How to Extract All Emails from a Document
To find every email in a block of text, you need the global (g) flag. Without it, the regex stops at the first match.
Open the regex tester at dotsapps.com. Paste the email pattern above. Turn on the g flag. Then paste your text into the test area. Every email address gets highlighted instantly.
This works with any text — HTML source code, CSV files, log files, plain text documents, or copied content from websites. The regex ignores everything that isn't an email and pulls out just the addresses.
Email Regex Edge Cases to Watch For
No email regex is 100% perfect. Here are edge cases to know about:
- New TLDs — Domains like .photography or .company work fine with the {2,} length rule.
- IP-based emails — Addresses like user@[192.168.1.1] are technically valid but extremely rare. The basic pattern won't catch these.
- Quoted local parts — "weird email"@domain.com is valid per the spec but almost never seen in practice.
- Trailing periods — The pattern might match a trailing dot in sentences like "Email me at bob@test.com." You may need to trim results.
For real-world use, the basic pattern catches 99%+ of actual email addresses. Don't over-engineer it unless you have specific requirements.
Using the Extracted Emails in Your Code
Once you've confirmed the pattern works in the tester, use it in your code:
JavaScript:
const emails = text.match(/[a-zA-Z0-9._%+-]+@[a-zA-Z0-9.-]+\.[a-zA-Z]{2,}/g) || [];
Python:
emails = re.findall(r'[a-zA-Z0-9._%+-]+@[a-zA-Z0-9.-]+\.[a-zA-Z]{2,}', text)
Both return an array of all email addresses found in the text. The g flag in JavaScript and findall in Python ensure you get every match, not just the first one.
How to Do It: Step-by-Step
- 1
Open the Regex Tester at dotsapps.com
- 2
Enter the email pattern: [a-zA-Z0-9._%+-]+@[a-zA-Z0-9.-]+\.[a-zA-Z]{2,}
- 3
Enable the global (g) flag to find all matches
- 4
Paste the text you want to extract emails from
- 5
All email addresses are highlighted — copy them for use in your project
Frequently Asked Questions
What is the simplest regex for email?
The simplest useful pattern is \S+@\S+\.\S+ which matches any non-space characters around an @ and dot. It's not precise but catches most emails with minimal complexity.

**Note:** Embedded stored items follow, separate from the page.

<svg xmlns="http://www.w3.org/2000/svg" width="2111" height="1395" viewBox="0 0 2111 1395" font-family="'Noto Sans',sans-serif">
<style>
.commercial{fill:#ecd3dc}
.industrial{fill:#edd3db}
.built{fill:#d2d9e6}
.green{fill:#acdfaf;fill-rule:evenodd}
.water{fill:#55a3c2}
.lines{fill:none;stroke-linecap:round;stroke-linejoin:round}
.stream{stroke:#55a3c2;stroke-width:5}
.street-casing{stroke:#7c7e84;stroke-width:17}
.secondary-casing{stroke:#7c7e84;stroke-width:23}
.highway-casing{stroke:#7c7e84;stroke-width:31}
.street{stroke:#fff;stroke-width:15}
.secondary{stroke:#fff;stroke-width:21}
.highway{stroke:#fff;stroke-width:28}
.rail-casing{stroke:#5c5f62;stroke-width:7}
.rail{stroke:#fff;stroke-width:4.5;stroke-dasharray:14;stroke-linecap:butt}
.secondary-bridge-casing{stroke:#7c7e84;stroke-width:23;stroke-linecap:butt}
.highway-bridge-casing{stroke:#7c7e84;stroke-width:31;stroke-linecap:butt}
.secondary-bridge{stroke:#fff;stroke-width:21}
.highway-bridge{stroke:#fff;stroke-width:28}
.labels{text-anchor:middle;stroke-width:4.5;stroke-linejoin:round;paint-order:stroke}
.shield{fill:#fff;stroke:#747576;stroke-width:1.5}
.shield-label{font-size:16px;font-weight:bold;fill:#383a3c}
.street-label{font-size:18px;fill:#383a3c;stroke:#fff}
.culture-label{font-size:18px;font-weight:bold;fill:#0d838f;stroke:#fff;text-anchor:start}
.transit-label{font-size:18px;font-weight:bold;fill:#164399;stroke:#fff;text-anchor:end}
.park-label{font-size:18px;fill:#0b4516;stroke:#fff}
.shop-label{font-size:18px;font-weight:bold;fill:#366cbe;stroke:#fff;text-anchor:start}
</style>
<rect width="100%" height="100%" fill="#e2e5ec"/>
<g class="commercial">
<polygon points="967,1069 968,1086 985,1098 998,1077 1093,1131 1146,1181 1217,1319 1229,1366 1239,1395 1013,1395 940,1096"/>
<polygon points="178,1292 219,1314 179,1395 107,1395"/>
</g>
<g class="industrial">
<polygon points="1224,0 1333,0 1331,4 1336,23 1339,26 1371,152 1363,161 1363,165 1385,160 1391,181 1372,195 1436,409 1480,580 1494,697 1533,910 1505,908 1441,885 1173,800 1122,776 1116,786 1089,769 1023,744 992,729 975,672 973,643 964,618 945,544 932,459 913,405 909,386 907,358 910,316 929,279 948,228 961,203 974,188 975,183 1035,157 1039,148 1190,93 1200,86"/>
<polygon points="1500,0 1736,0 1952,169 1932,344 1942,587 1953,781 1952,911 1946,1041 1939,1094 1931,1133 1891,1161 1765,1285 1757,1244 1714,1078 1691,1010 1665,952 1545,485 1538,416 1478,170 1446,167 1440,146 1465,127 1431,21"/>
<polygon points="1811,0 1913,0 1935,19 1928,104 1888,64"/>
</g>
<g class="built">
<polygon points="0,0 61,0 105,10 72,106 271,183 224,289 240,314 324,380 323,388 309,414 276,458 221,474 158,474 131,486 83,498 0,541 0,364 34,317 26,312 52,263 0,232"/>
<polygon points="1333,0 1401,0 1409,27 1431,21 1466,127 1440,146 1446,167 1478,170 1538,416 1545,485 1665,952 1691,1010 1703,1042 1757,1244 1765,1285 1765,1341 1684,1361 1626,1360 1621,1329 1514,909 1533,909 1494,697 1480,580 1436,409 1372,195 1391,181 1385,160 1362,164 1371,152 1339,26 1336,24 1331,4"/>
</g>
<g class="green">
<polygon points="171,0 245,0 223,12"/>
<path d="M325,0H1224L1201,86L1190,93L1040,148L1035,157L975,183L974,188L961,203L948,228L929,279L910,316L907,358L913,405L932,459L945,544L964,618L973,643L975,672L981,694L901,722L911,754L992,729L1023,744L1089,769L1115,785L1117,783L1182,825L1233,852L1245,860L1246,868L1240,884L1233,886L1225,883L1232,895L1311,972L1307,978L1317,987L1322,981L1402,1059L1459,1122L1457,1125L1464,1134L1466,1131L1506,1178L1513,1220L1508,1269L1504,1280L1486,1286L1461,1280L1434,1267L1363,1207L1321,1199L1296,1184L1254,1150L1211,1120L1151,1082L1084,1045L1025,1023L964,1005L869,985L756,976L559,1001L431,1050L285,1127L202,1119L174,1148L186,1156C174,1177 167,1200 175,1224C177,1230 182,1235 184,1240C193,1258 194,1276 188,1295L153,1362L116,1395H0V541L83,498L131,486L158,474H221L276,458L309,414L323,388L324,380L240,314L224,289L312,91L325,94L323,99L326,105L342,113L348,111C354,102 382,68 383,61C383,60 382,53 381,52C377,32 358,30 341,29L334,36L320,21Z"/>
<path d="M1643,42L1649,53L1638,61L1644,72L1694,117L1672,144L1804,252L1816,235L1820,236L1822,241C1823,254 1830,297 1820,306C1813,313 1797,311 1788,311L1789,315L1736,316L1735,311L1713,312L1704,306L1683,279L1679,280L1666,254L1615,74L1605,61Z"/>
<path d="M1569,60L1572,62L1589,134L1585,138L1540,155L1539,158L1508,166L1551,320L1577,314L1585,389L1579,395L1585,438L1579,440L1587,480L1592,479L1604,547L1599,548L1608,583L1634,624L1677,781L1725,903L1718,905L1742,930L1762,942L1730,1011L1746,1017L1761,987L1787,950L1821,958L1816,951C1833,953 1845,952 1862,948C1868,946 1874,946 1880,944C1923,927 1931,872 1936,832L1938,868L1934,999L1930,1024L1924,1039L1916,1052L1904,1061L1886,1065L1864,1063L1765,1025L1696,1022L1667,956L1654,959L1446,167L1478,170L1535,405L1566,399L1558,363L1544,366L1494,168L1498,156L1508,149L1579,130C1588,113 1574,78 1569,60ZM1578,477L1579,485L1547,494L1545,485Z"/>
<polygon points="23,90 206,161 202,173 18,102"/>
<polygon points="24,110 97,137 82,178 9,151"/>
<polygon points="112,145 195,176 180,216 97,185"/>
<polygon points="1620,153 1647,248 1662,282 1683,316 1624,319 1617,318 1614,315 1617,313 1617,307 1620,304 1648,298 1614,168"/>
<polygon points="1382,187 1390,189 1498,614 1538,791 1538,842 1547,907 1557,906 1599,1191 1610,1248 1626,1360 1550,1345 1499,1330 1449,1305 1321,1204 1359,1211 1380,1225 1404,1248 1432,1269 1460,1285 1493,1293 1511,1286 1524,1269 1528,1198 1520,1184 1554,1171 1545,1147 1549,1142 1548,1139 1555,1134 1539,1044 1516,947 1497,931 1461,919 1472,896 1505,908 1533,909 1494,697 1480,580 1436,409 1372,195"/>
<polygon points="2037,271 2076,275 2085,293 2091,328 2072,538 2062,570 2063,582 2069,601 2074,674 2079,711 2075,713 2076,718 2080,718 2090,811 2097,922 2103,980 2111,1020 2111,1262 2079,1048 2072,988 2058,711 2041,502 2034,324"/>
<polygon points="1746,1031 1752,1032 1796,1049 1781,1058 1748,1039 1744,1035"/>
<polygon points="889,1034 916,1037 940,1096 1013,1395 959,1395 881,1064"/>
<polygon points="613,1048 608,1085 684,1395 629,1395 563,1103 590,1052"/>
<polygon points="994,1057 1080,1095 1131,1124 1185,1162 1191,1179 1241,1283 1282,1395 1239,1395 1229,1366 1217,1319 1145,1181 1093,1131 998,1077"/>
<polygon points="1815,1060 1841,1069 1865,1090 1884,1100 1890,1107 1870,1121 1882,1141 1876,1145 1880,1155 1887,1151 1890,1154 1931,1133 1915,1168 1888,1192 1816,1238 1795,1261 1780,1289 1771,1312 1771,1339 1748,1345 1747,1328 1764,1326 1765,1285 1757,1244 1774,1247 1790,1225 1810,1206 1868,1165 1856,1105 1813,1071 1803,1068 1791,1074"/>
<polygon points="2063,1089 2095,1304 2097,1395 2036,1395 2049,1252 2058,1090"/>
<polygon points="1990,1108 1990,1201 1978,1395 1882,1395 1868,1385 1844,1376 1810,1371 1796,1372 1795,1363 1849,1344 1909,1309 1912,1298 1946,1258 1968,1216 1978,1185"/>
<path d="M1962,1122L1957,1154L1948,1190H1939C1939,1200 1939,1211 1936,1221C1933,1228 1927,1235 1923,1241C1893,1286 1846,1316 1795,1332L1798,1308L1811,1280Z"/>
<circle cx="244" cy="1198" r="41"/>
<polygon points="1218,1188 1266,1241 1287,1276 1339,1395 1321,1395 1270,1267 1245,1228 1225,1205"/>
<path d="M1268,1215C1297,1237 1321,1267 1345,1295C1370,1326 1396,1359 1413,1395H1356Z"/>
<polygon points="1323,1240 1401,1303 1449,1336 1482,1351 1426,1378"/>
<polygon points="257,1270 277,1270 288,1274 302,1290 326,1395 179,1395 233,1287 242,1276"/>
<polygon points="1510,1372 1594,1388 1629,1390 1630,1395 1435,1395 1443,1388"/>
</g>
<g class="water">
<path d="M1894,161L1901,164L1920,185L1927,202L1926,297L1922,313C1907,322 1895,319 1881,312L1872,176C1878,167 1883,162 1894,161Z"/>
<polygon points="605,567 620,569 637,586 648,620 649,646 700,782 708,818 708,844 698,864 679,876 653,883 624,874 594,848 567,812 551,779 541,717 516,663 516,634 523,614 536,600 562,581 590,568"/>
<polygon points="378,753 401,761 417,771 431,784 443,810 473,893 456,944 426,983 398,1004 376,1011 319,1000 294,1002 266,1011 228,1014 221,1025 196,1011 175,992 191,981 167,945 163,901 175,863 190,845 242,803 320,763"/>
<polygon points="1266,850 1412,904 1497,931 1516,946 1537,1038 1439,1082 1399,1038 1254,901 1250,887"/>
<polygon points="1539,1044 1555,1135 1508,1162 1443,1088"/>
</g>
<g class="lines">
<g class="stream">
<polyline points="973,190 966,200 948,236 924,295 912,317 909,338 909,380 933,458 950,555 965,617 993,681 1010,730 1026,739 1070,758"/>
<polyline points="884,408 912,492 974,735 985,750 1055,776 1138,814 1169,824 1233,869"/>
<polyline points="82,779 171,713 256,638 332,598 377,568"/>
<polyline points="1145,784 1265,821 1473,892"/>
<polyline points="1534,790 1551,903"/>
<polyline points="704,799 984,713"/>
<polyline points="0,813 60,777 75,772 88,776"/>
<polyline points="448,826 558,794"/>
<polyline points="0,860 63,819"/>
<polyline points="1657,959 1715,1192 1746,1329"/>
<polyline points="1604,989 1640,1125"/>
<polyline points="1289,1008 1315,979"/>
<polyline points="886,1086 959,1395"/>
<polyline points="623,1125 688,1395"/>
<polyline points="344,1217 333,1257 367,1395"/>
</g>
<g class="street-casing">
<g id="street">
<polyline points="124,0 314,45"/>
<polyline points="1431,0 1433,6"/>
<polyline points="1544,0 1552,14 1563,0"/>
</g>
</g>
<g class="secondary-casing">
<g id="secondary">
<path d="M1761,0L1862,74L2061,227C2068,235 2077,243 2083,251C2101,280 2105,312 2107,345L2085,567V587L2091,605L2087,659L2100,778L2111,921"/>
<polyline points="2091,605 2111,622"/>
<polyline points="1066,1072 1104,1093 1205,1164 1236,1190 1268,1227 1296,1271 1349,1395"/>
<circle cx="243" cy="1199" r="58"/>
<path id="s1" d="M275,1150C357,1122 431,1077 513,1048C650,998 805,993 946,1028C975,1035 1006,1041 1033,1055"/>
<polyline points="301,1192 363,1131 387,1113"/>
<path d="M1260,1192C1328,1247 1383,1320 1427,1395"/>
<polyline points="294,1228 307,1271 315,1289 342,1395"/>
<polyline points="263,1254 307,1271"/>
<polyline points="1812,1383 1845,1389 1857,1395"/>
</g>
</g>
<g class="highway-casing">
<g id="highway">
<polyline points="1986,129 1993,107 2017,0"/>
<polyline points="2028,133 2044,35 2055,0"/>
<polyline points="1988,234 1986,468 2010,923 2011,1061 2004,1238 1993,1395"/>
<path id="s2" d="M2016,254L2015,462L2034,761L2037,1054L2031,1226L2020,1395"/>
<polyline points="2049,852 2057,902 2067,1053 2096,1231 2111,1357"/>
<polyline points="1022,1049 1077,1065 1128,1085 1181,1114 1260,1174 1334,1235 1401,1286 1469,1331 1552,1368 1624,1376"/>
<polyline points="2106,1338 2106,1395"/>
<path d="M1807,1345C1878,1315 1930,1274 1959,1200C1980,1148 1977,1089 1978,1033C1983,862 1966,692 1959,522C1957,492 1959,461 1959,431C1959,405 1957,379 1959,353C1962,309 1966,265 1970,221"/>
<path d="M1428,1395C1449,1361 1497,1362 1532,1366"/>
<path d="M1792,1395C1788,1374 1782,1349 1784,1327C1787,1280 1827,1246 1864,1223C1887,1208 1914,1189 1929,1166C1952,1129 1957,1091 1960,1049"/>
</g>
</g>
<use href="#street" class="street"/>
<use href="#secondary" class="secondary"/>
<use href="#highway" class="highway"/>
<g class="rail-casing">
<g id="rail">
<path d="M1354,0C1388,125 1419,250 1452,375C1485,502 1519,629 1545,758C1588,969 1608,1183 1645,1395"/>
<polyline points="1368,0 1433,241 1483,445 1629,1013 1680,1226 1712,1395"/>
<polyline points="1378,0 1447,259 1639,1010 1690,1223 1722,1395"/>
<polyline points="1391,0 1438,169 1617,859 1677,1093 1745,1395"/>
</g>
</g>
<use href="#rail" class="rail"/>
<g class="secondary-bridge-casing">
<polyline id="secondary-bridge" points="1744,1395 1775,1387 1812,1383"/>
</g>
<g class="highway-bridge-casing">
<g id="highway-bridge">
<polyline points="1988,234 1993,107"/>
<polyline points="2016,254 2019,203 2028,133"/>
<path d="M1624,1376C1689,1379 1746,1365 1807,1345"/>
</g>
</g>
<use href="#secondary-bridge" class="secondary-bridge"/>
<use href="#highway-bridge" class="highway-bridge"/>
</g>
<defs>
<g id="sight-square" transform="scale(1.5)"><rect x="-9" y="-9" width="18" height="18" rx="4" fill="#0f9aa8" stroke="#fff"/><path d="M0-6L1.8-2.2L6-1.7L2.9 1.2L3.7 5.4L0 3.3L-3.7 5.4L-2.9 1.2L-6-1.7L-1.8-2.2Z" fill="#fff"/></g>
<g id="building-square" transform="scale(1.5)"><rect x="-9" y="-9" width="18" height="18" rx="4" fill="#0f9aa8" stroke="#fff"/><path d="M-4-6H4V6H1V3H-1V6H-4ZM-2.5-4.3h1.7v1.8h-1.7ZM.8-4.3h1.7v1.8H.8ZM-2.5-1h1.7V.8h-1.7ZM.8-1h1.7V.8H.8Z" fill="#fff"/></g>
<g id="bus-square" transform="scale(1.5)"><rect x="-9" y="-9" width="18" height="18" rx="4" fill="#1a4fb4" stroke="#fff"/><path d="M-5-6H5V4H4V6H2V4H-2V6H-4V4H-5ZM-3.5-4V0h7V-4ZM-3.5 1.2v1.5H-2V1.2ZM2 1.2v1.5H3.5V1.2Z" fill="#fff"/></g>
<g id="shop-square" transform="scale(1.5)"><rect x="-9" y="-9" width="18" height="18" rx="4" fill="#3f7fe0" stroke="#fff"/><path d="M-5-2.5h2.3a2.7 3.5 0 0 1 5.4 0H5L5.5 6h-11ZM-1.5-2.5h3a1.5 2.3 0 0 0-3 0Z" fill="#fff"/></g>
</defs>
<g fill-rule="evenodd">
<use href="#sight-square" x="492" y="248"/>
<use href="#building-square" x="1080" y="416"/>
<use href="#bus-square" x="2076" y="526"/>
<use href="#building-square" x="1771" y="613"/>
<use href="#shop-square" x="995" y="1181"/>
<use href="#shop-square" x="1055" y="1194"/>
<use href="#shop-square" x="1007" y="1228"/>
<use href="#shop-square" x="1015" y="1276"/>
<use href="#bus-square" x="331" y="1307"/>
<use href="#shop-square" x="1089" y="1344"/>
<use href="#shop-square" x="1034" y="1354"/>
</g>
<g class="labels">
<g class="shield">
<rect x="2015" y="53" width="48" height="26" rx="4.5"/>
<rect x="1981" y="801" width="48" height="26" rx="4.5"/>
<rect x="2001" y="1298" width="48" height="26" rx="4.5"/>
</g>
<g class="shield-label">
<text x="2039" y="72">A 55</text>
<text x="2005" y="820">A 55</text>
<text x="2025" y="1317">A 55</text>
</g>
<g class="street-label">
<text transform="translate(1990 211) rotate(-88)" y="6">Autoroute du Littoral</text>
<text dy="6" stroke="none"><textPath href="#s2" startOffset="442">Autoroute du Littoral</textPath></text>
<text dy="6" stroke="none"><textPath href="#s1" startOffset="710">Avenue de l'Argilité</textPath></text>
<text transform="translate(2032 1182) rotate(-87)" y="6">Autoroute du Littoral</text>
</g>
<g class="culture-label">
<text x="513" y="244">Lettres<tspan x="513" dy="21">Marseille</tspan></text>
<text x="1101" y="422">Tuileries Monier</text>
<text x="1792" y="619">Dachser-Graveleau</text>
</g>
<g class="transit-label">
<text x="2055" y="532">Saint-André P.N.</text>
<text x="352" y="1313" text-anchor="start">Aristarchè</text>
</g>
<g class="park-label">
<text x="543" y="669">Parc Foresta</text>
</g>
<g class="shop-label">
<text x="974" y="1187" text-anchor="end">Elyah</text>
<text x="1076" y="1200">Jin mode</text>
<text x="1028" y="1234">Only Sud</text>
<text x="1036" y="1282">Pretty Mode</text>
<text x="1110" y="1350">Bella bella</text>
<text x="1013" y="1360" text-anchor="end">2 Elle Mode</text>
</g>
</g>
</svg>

Can regex perfectly validate all email addresses?
No. The full email spec (RFC 5322) is extremely complex and a perfect regex for it would be thousands of characters long. Use a practical pattern for extraction and validate by sending a confirmation email.
How do I extract emails from HTML source code?
The same regex works on HTML source code. Just paste the HTML into the tester. The pattern finds emails whether they're in href attributes, plain text, or JavaScript code within the page.
Does the email regex work with international domains?
The basic pattern works with internationalized domain names that use ASCII-compatible encoding. For domains with non-ASCII characters (like umlauts), you'd need to add Unicode character classes.